Buffington, who has been designated mission critical staff and is able to work on campus despite its closure in early April, has been at the library at all hours, printing as many as 10 visors a day. The finished product is a headband to which a transparent shield can be fixed to protect health care workers against airborne particulates that could carry the virus that causes COVID-19. The design for the visor is available for free through the National Institutes of Health, Buffington says.

To ensure the equipment is germ-free, Buffington wears a mask and gloves while handling it. After completing a batch of visors, Buffington places them in airtight plastic bags for three days.

“It’s a really good feeling,” he says of creating the masks. “You want to do what you can to help out. This is one of the easiest things the library could do to contribute. It just goes along with our mission at Creighton. We’re here to help others, we’re here to help our students, and we’re hopefully here to help out the rest of the community.”

Dental School alumnus prints masks from Montana dental office

Matt Calkins, DDS’14, has printed dozens of masks for local hospitals near his Glendive, Montana dental office.

Calkins is printing a style of mask called the Montana Mask, developed — coincidentally — by inventors in Billings, Montana, looking to address the PPE shortage. The design file for the mask is available for free online and is being used widely. (The mask has not been approved by the Food and Drug Administration, but the Centers for Disease Control and Prevention is recommending the use of homemade masks and face coverings in public.)

The Montana Mask consists of a 3D-printed face mask and filter frame that can be fitted with a swatch of filtration material cut from a standard surgical mask. The idea is to conserve materials by extending the use of a single surgical mask.

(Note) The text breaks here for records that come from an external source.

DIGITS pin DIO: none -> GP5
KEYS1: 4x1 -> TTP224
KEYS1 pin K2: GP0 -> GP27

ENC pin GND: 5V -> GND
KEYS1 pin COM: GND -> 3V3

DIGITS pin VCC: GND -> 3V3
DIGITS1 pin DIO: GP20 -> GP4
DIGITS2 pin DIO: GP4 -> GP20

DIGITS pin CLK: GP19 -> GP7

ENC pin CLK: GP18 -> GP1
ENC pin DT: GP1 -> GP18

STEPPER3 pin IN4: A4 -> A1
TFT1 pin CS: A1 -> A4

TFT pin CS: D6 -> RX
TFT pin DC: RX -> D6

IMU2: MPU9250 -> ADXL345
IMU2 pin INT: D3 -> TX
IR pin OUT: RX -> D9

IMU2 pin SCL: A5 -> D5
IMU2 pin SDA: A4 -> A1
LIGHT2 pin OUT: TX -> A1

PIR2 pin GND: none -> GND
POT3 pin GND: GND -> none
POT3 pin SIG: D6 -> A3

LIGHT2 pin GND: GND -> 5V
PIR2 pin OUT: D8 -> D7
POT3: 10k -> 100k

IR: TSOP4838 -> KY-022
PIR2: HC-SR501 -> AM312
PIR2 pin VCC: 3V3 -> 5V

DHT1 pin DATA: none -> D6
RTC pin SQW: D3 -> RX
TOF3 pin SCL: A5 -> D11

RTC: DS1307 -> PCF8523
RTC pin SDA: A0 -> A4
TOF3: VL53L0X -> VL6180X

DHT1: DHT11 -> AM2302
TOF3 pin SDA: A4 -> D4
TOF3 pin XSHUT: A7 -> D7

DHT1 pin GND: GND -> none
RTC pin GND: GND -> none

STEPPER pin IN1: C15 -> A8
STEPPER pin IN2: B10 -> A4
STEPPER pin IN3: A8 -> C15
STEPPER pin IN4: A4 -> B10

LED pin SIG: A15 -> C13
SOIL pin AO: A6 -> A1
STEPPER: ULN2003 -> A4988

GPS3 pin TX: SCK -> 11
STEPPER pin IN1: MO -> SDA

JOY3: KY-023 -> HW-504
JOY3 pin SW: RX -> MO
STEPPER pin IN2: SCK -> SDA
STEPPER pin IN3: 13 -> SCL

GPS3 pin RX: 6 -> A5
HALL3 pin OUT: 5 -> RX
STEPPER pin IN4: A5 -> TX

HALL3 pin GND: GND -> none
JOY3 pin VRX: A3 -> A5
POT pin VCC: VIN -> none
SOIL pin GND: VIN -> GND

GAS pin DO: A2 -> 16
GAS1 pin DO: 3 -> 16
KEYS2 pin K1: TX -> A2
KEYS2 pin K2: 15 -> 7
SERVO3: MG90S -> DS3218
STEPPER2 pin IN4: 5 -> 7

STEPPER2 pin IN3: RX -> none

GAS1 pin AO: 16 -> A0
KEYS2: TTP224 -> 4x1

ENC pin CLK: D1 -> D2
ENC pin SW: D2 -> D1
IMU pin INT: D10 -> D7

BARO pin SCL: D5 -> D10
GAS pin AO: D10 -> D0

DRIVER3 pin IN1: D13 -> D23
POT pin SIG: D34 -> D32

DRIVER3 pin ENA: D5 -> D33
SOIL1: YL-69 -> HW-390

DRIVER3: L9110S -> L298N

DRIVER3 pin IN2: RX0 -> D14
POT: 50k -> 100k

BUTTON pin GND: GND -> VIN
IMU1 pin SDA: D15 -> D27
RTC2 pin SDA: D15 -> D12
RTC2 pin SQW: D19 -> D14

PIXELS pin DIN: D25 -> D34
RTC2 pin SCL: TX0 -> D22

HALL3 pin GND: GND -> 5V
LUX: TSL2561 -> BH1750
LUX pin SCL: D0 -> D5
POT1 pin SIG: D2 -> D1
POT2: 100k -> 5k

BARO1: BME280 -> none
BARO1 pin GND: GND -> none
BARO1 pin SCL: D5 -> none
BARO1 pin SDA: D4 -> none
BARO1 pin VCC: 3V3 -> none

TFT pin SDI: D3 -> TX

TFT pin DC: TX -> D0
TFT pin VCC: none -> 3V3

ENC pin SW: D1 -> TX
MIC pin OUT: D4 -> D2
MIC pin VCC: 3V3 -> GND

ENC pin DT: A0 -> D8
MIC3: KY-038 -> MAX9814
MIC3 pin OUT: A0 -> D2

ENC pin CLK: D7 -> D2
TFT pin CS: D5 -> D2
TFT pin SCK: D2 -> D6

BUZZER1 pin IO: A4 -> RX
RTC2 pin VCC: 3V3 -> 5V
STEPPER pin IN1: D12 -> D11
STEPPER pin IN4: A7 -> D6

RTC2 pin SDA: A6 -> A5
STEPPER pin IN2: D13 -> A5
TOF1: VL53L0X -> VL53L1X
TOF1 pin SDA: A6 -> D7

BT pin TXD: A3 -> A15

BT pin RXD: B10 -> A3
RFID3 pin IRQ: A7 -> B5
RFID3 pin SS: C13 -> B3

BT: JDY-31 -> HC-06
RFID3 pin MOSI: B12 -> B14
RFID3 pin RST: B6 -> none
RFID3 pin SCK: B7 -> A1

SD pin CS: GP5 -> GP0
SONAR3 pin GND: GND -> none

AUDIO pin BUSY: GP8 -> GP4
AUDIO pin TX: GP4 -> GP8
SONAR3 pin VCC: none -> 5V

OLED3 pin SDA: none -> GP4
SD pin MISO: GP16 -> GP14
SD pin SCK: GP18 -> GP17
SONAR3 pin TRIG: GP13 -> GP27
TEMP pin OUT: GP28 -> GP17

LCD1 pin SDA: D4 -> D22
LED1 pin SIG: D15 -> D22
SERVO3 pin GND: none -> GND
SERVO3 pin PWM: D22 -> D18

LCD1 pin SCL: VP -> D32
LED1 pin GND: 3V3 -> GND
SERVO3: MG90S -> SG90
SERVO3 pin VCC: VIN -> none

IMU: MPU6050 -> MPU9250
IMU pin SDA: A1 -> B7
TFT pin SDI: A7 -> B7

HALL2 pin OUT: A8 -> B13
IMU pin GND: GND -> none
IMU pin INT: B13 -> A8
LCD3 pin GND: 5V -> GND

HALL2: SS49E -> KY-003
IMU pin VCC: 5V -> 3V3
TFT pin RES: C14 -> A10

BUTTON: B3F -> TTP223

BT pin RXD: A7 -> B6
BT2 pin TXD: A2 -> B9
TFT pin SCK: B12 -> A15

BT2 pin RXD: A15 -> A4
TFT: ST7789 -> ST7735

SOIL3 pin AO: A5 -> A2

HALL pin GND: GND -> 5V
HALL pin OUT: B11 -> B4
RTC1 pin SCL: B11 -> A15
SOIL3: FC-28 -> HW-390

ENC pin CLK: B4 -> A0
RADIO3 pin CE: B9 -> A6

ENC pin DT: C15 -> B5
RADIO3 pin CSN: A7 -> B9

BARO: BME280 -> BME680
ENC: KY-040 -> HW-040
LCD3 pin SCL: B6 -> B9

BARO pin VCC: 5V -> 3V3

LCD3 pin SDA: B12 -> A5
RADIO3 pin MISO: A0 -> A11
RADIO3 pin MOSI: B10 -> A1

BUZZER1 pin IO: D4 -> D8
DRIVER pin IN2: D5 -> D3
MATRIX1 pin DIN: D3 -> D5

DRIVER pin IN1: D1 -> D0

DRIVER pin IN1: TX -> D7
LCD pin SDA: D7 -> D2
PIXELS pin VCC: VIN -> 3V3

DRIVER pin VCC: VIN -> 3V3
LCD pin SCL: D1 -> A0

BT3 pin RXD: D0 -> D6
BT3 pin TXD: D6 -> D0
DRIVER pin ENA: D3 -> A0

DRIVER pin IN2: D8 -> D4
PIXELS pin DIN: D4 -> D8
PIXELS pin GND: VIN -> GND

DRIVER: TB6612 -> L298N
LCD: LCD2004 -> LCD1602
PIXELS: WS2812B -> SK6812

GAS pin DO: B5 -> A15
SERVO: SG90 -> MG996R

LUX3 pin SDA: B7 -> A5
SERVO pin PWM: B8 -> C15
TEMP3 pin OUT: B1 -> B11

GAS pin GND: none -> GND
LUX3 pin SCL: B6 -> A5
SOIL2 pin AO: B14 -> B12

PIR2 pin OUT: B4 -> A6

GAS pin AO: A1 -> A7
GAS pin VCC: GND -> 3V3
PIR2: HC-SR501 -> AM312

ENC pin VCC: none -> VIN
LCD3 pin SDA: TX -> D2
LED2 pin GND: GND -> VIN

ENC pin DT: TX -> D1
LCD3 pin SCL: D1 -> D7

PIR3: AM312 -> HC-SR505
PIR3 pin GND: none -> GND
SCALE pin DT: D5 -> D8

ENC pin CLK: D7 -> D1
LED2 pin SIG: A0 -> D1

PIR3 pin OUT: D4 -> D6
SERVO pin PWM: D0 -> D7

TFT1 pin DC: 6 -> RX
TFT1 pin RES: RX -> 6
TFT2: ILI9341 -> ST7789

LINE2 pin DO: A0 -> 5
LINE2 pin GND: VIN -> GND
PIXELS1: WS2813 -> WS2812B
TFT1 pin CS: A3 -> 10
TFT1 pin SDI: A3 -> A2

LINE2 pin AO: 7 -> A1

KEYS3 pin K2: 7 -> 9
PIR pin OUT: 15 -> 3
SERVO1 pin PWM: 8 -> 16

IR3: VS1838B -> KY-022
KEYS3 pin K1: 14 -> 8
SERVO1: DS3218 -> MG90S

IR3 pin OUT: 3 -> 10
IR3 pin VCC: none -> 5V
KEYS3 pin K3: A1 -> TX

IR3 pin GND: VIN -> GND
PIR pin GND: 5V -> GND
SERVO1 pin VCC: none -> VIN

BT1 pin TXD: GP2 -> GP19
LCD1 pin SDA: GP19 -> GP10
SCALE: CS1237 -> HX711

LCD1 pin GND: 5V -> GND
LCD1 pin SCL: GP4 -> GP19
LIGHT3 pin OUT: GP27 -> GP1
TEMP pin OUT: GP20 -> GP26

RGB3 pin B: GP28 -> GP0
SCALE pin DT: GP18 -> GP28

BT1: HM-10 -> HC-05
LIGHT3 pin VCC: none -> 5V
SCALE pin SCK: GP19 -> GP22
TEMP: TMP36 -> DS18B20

Calkins is using a different technique by making the masks out of flexible material normally used for athletic mouthguards. The advantage, Calkins says, is that the pliable masks don’t need a liner to fit the face well, like normal 3D printed masks do. The material can also be heated with a small propane torch and molded to each wearer’s face. Calkins’ masks can also easily be worn with loupes magnifiers, commonly worn by many dentists and surgeons.

With the American Dental Association recommending a closure of dental offices to all but emergency patients, the 3D printer in Calkins’ office, usually used to make models of teeth and other tools, was suddenly free to print as many Montana Masks as Calkins could deliver.

“I’m just trying to do my part to help my community,” he says.

Dental student works with Lincoln group to deliver 3D-printed masks

Patrick Lahiff, a third-year student in the Creighton School of Dentistry, is making masks on his personal 3D printer and working with a Lincoln group to provide them to Nebraska professionals who need them.

Lahiff, president of his class, bought his own 3D printer this year to make tools and other small items to support his woodworking hobby. When the pandemic closed Creighton’s dental clinic to all but emergency patients, Lahiff decided to print several face shields for any dentists still working at the school.

He eventually connected with a Lincoln group called Team LNK: Hack the Pandemic, which is working to provide 3D-printed Montana Masks to medical facilities and other essential workers in the state. Since then, he’s printed more than 10 masks and hopes to have at least 30 total to contribute to the effort.

Lahiff runs the printer at all hours — except when he’s studying for his exams, he says.

“It’s cool that printers have the ability to do this, and it’s cool that I have one that can do it,” he says. “It’s nice that everyone is coming together on a common cause like this.”